L’ACCORDO DECISO A PORTE CHIUSE IN ARERA RICONOSCE RETROATTIVITA’ SOMME AGGIUNTIVE DEGLI ULTIMI 20 ANNI
Roma - L’accordo, che AGEEI pubblica di seguito – IPOTESI DI ACCORDO PER LA RIFORMA DELL’ORDINAMENTO DELLE CARRIERE ARERA NONCHÉ IN MATERIA DI FLEXIBLE BENEFITS, TRATTAMENTO DI FINE RAPPORTO E PIANO SANITARIO – e che da quanto apprende non sarebbe stato discusso con i sindacati ma deciso a porte chiuse, sembra prevedere un particolare vantaggio per chi sta per andare in pensione e una riforma delle carriere che risulta essere conveniente solo a pochi.
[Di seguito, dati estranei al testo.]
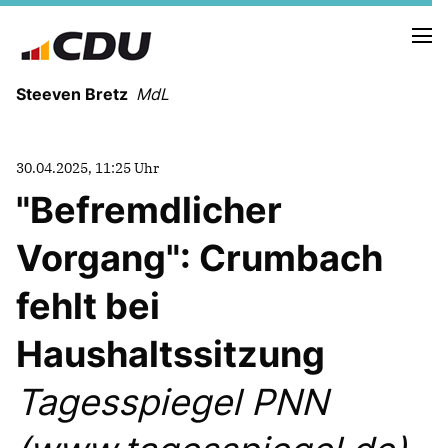
Steeven Bretz
MdL
30.04.2025, 11:25 Uhr
"Befremdlicher
Vorgang": Crumbach
VITA
WAHLKREISBESUCHE
fehlt bei
PRESSEFOTOS
MEIN BÜRGERBÜRO
Haushaltssitzung
Tagesspiegel PNN
MEIN WAHLKREIS
ZIELE
Redebeiträge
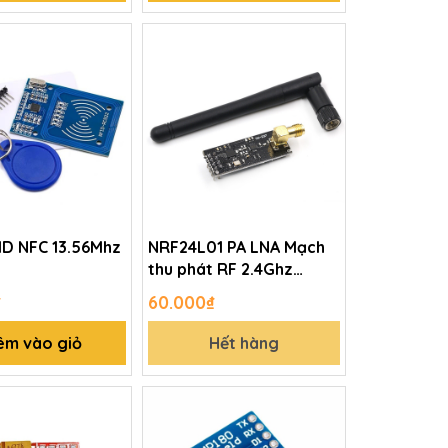
ID NFC 13.56Mhz
NRF24L01 PA LNA Mạch
thu phát RF 2.4Ghz
1000m
₫
60.000₫
êm vào giỏ
Hết hàng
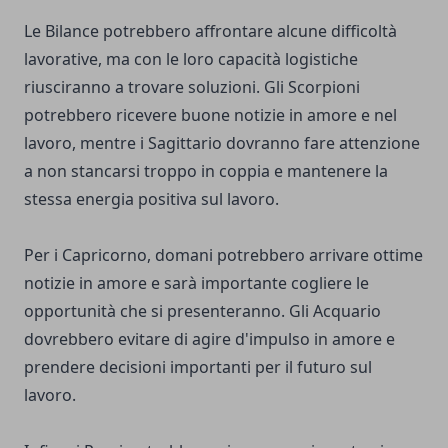
Le Bilance potrebbero affrontare alcune difficoltà
lavorative, ma con le loro capacità logistiche
riusciranno a trovare soluzioni. Gli Scorpioni
potrebbero ricevere buone notizie in amore e nel
lavoro, mentre i Sagittario dovranno fare attenzione
a non stancarsi troppo in coppia e mantenere la
stessa energia positiva sul lavoro.
Per i Capricorno, domani potrebbero arrivare ottime
notizie in amore e sarà importante cogliere le
opportunità che si presenteranno. Gli Acquario
dovrebbero evitare di agire d'impulso in amore e
prendere decisioni importanti per il futuro sul
lavoro.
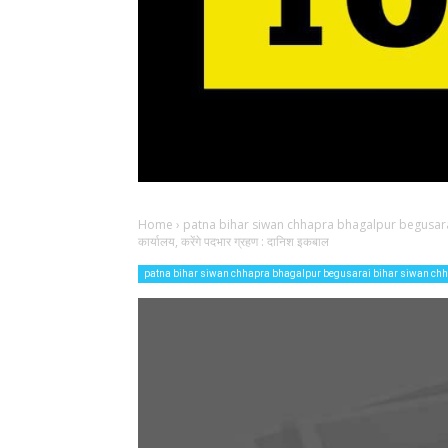
Home
›
patna bihar siwan chhapra bhagalpur begusara
कार्यालय, करेंगे पदभार ग्रहण : दानिश इकबाल
patna bihar siwan chhapra bhagalpur begusarai bihar siwan ch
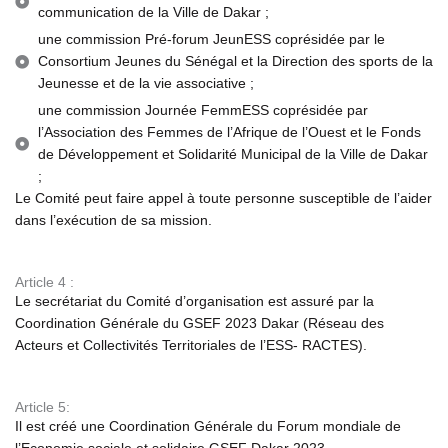
communication de la Ville de Dakar ;
une commission Pré-forum JeunESS coprésidée par le
Consortium Jeunes du Sénégal et la Direction des sports de la
Jeunesse et de la vie associative ;
une commission Journée FemmESS coprésidée par
l’Association des Femmes de l’Afrique de l’Ouest et le Fonds
de Développement et Solidarité Municipal de la Ville de Dakar
;
Le Comité peut faire appel à toute personne susceptible de l’aider
dans l’exécution de sa mission.
Article 4 :
Le secrétariat du Comité d’organisation est assuré par la
Coordination Générale du GSEF 2023 Dakar (Réseau des
Acteurs et Collectivités Territoriales de l’ESS- RACTES).
Article 5:
Il est créé
une Coordination Générale du Forum mondiale de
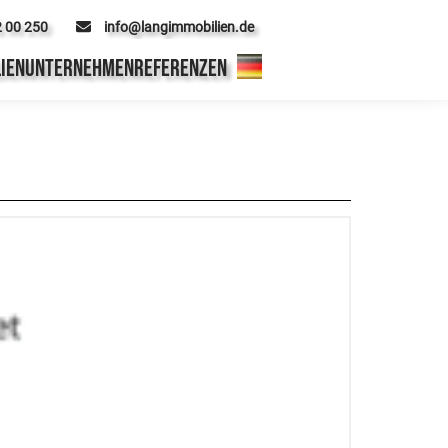
2 00 250
info@langimmobilien.de
IEN
UNTERNEHMEN
REFERENZEN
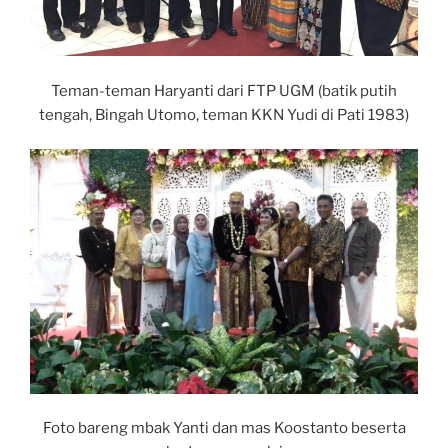
Teman-teman Haryanti dari FTP UGM (batik putih
tengah, Bingah Utomo, teman KKN Yudi di Pati 1983)
Foto bareng mbak Yanti dan mas Koostanto beserta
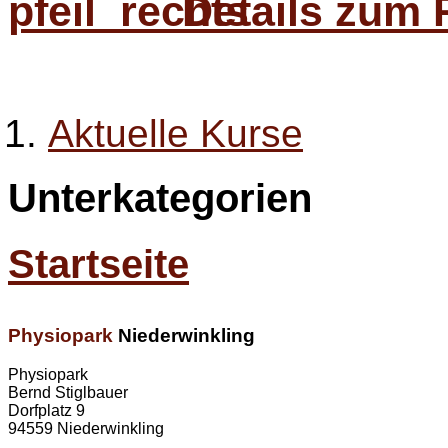
Details zum 
Aktuelle Kurse
Unterkategorien
Startseite
Physiopark
Niederwinkling
Physiopark
Bernd Stiglbauer
Dorfplatz 9
94559 Niederwinkling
Una forma di retroattività aggiuntiva che ripesca il coefficiente Ral fino al 2003 con i soldi delle bollette degli italiani.
ARERA – DA IMPEGNO PRESO – PAGA POLIZZA SANITARIA AI SUOI EX DIPENDENTI
Altro nodo riguarda quanto previsto dall’accordo sulla prossima polizza sanitaria: come si legge dal testo dell’accordo, viene permesso che Arera possa erogare parte della polizza anche ai pensionati che non saranno dunque più dipendenti della Pubblica Amministrazione. Sebbene per ora sulla questione non ci sia altro che un ‘impegno formale’, la faccenda sembra aver scosso gli animi non senza forti mal di pancia interni. In quanto ritenuta da qualcuno illegittima e a danno dell’erario.
CHI HA FIRMATO ACCORDO CI GUADAGNA: POLIZZA E SUPER REGALO DI FINE CARRIERA
Da sottolineare inoltre il fatto che gli anziani costano di più, economicamente parlando. Pagare la polizza sanitaria ai propri pensionati equivale a un costo che andrebbe a gravare sulle casse di Arera e sulle spalle delle nuove generazioni di assunti. A vantaggio di chi ha l’età di usufruire della polizza, sindacalisti e non.
ARERA, ACCORDO ARRICCHISCE I VECCHI DIPENDENTI E IMPOVERISCE I GIOVANI CHE VERRANNO
In sostanza – con il placet di alcuni sindacati i cui rappresentanti in Arera hanno un’anzianità adeguata per essere favoriti dal nuovo accordo – sembrano arricchirsi i vecchi assunti che se ne vanno e impoverirsi i nuovi che restano a lavorare.